Getting an eye exam, new contacts, and new glasses set us back nearly $500 and I had to take away from our vacation fund temporarily (rather than charge it). That was discouraging.

What Was Spent?

At the beginning of the month I decided to start doing menu plans for our meals and to start cooking at home most (if not all) of the time. This helped to cut grocery costs tremendously. For example, in June we spent $418 on groceries and in July we only spent $201, which is roughly $50 a week.

This obviously effected our dining out costs (in a good way!). We used to grab fast food or dinner out at restaurants a lot and I decided that had to change. In June we spent $367 on dining out (oh my goodness!) and in July we only spent $119. Which is still a bit higher, but we had friends over one night and got pizza, plus we went out to dinner with friends after a movie the other night. Mix in a few lunches here and there with my best friend who I rarely see, and it adds up.

We must not be driving as much lately because our gas costs went down, also. In June we had spent $265 on gas, whereas we only spent $177 in July. Works for me! It helps that the gas prices are finally going down, too, though.

Income & Snowflakes

We had a monthly income of $3,700 from Dave’s job and my unemployment income. There was one good check of Dave’s that had quite a bit of overtime on it, so that bumped up our income by a few hundred dollars, which was nice.

I earned $310 from selling things on ebay (most of that was from selling my laptop for $250). I also earned $50 from PayU2Blog, $25 from ExpoTV and $6 from Pinecone Research. There was another $45 from my sister who I had loaned money to and she paid back, almost $34 in interest and a signup bonus from ING, and finally $24.73 from other online survey places and such. This brought our total non-regular income to $494.79 (which went to snowflakes).
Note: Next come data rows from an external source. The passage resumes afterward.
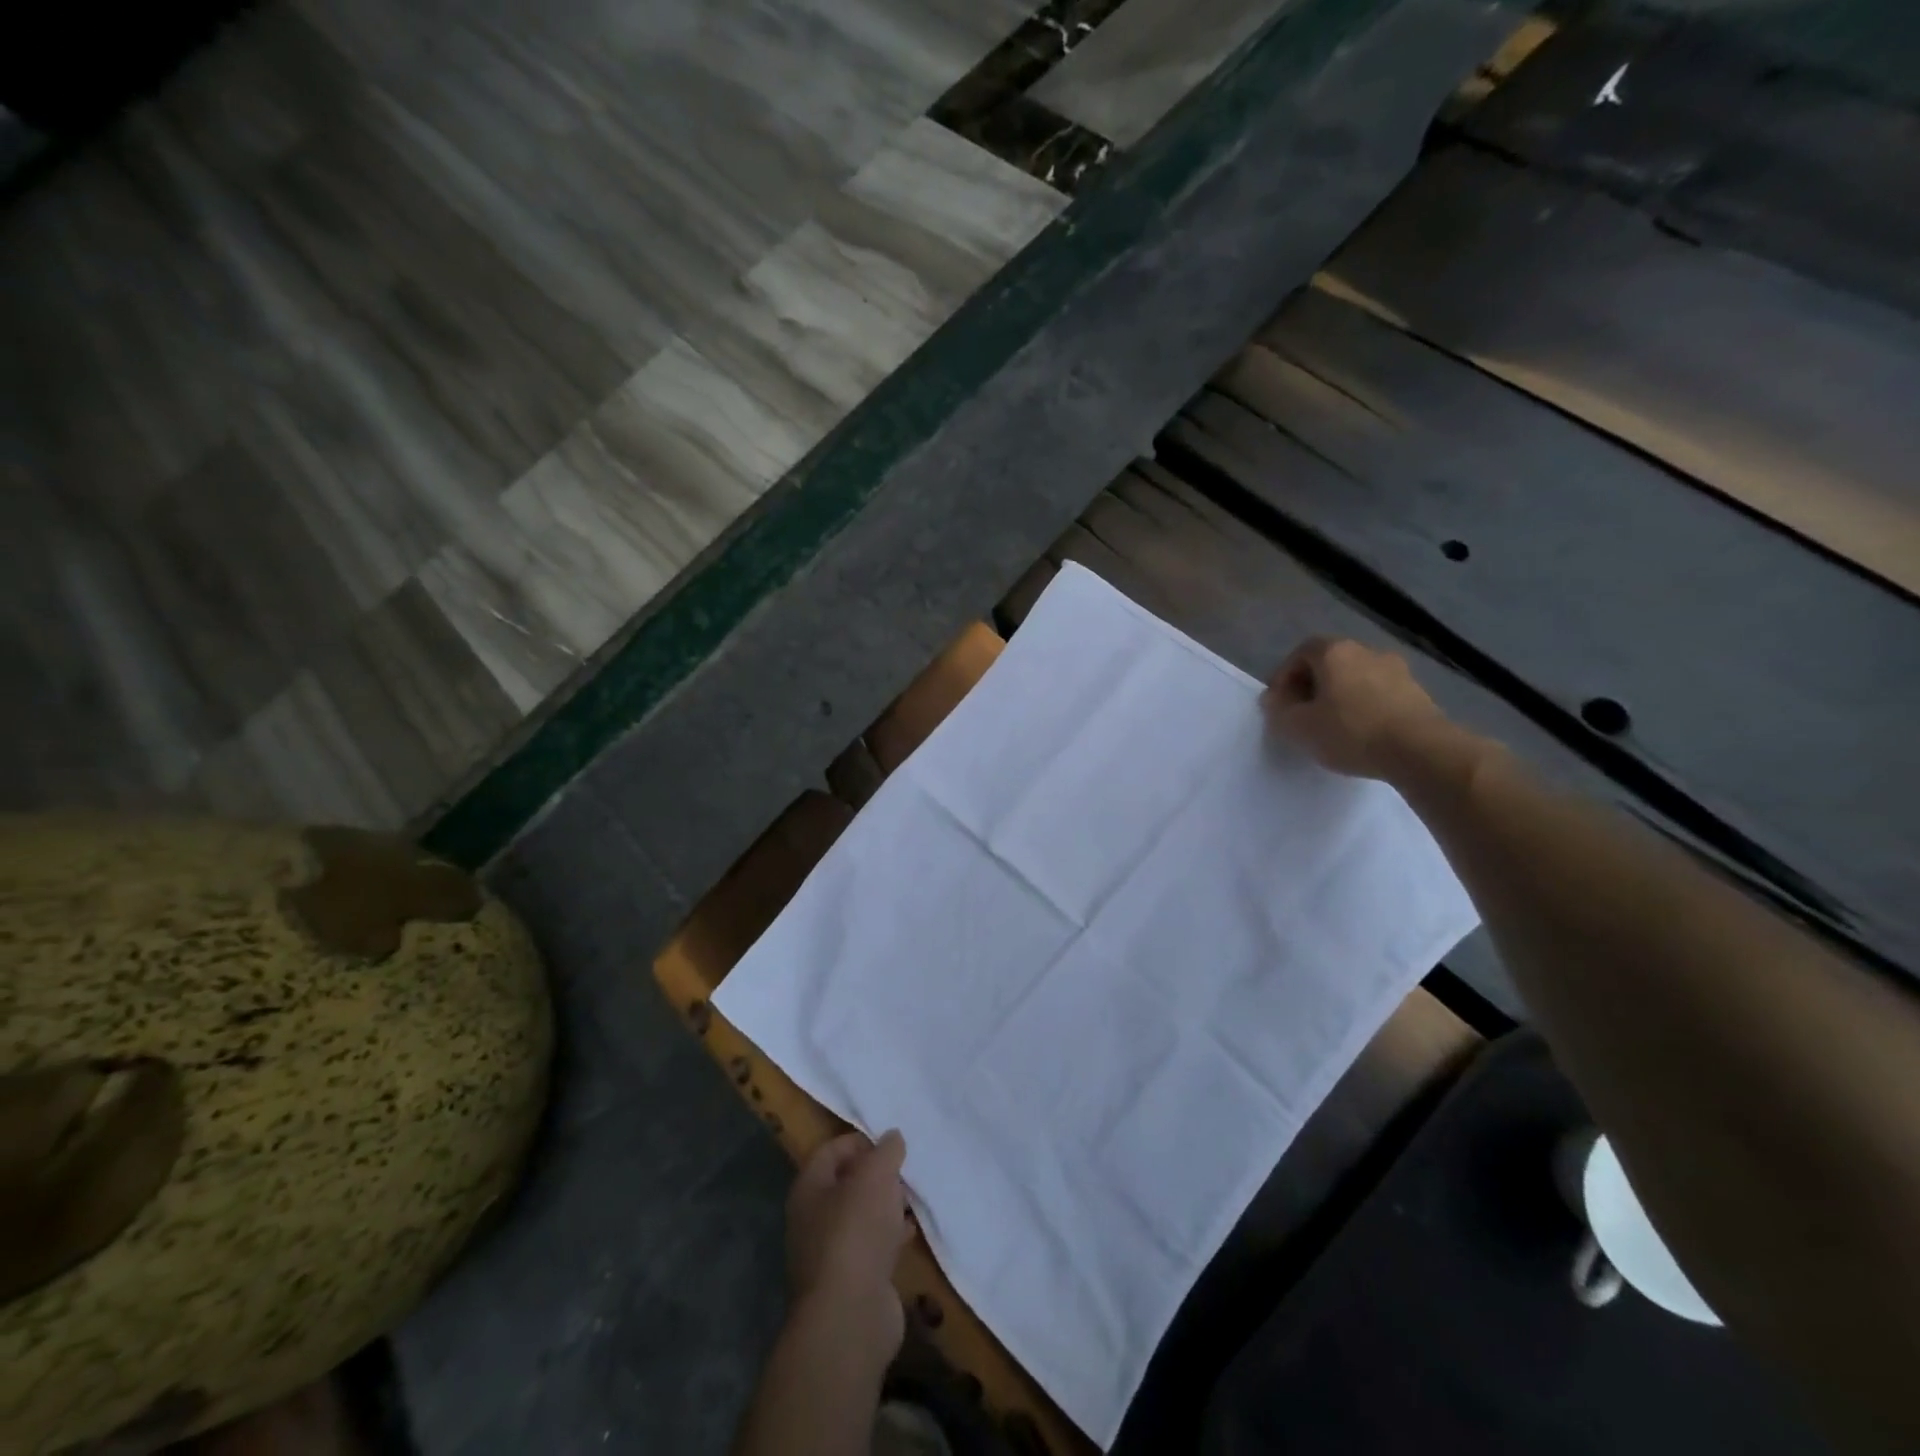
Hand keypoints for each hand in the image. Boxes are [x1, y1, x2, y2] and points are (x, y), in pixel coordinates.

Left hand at [786, 1130, 911, 1359]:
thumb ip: (886, 1151)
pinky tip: (912, 1232)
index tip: (889, 1143)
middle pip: (846, 1185)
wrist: (851, 1316)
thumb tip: (892, 1137)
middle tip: (904, 1169)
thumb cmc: (856, 1231)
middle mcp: (812, 1219)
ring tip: (913, 1197)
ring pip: (861, 1217)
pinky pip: (872, 1246)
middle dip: (876, 1175)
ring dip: (886, 1206)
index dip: (858, 1141)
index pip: (830, 1151)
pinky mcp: (851, 1281)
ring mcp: (830, 1254)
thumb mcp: (876, 1176)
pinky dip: (891, 1236)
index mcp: (808, 1189)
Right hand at [1264, 637, 1445, 778]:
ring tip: (1332, 726)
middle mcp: (1366, 651)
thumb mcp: (1298, 726)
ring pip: (1355, 678)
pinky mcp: (1418, 692)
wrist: (1420, 750)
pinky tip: (1361, 733)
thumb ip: (1279, 710)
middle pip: (1329, 663)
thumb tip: (1274, 700)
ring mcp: (1397, 670)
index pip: (1300, 653)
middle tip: (1302, 714)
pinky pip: (1379, 694)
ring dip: (1340, 696)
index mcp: (1335, 652)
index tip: (1279, 704)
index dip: (1284, 676)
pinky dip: (1364, 707)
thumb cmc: (1350, 731)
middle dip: (1312, 686)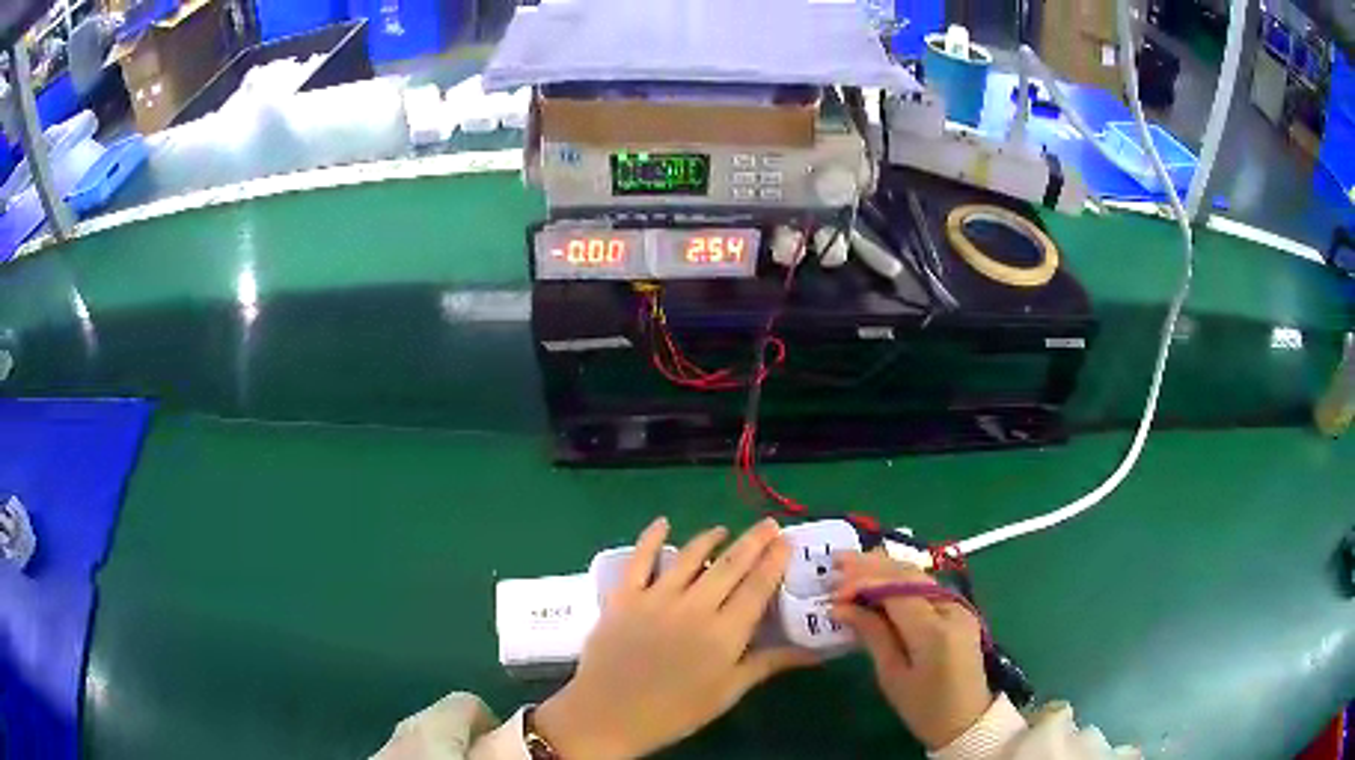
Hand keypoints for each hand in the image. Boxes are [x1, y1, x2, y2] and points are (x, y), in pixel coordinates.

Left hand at [535, 517, 818, 758]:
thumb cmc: (675, 711)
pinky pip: (639, 559)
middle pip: (730, 566)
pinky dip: (651, 538)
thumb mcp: (728, 692)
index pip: (757, 587)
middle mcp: (695, 607)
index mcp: (725, 633)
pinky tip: (662, 523)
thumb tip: (814, 652)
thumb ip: (768, 664)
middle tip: (768, 524)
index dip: (774, 561)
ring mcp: (656, 598)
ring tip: (724, 529)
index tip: (786, 541)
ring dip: (710, 538)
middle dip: (753, 541)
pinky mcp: (624, 597)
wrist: (609, 715)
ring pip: (690, 557)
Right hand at [829, 552, 992, 750]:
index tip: (833, 592)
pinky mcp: (959, 610)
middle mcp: (951, 609)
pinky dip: (900, 579)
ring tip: (852, 565)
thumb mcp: (892, 676)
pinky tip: (880, 578)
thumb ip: (872, 635)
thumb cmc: (923, 707)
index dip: (863, 583)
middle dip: (872, 566)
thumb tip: (841, 607)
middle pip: (909, 575)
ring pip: (918, 575)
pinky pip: (926, 586)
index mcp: (934, 631)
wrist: (966, 719)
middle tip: (837, 562)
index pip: (896, 591)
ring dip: (885, 568)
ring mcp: (959, 607)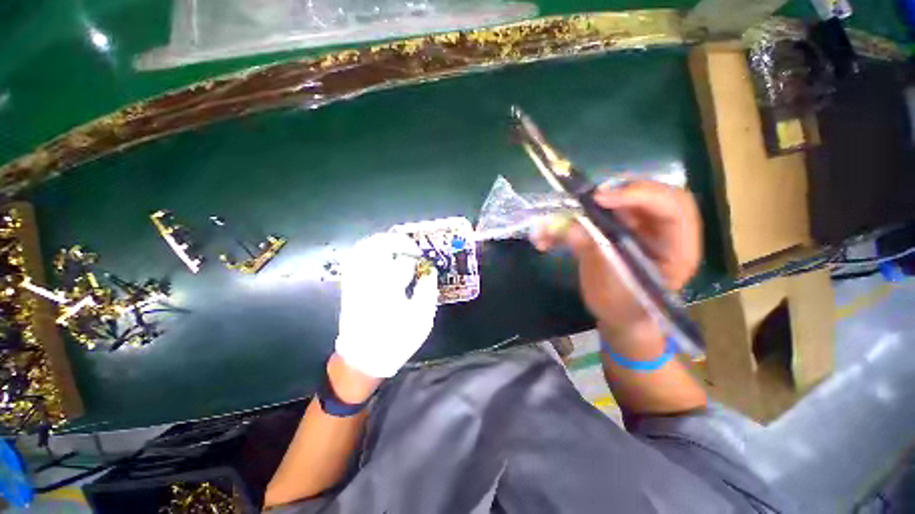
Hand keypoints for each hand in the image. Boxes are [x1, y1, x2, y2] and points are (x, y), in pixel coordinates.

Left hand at [335, 232, 438, 377]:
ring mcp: (356, 283)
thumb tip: (430, 273)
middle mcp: (369, 282)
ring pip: (363, 251)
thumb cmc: (395, 341)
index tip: (422, 255)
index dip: (414, 254)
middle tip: (409, 244)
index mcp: (390, 290)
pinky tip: (380, 256)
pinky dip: (368, 252)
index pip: (402, 261)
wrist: (362, 359)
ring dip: (381, 243)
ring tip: (396, 246)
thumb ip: (427, 293)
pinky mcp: (349, 287)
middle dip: (395, 241)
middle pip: (377, 248)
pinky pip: (355, 261)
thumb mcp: (421, 321)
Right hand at [531, 180, 701, 338]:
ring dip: (596, 203)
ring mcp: (643, 228)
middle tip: (589, 199)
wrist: (620, 317)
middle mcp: (665, 232)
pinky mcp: (621, 229)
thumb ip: (593, 254)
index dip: (639, 195)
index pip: (673, 207)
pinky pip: (603, 213)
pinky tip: (554, 235)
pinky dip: (577, 218)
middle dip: (620, 192)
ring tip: (572, 213)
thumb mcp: (611, 287)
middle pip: (652, 194)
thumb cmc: (623, 309)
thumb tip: (570, 228)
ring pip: (626, 199)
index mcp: (678, 249)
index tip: (600, 199)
As far as snowflakes go, I was able to put $658.01 into our snowflake account (of which $388 went towards my eye exam/glasses and another $200 was sent to a credit card). Dollar Round Up consisted of $31.67 of this! Not bad for simply rounding every transaction up to the nearest dollar, huh?

The Nitty Gritty

Now here’s the rough details and numbers that show how we fare. We were $44,584.52 in debt when I started this blog a month ago on July 1st. Let’s take a look at how things are going for us after our first month of trying to cut back.

  • Credit Cards came in at $23,373.93 on 7/1/08 and are now down to $23,004.36, which is a decrease of $369.57 or 2%. This would’ve been better except that I had to charge some eyecare costs. We accrued $261.22 in interest on all of our credit cards.
  • Our student loans started at $7,391.68 on 7/1/08 and are now up to $7,398.36 which is an increase of $6.68. Despite my $160 payment, there was an accrued interest that kicked in for, so it didn’t really help.
  • The car loan started at $13,818.91on 7/1/08 and is now down to $13,506.82, a decrease of $312.09 or 2%.
  • Our vacation savings fun was going really well until I had to withdraw a big chunk to pay back my eye care bill that I put on a credit card at the time because I didn’t think it was going to cost that much. So I pretty much drained it from $605 down to $200. And I’m using $200 to send to one of my credit cards (it’s all snowflaked money) on August 1st. So the current balance of of the vacation fund is $66.38, but it will be up past $700 by 9/6/08 before leaving on vacation. I’ve already got it all planned out.
  • Investment accounts went up (on a cash basis) from $9,335 to $9,385 (1% increase) due to a $50 contribution to my Sharebuilder’s Roth IRA through ING.
  • Overall assets went up by 7% since 7/1/08 (including our checking accounts, so this fluctuates as bills are paid and whatnot). Overall liabilities went down by 2% (from $44,584.52 to $43,909.54). This makes our current net worth -$31,634.57.
  • Savings consist of Emergency Fund with $1,505.34 in HSBC and $25 in ING. Our Christmas Fund account has $40 in it. Miscellaneous Savings has $55 (this is for our annual renewal of Xbox Live and renewal on website domains/hosting paid annually). Auto Savings has $240 in it (although we need some work done soon - transmission service and fuel treatment service). The Car Insurance Savings has $560, which is over half of what we need by October to pay our 6 month premium.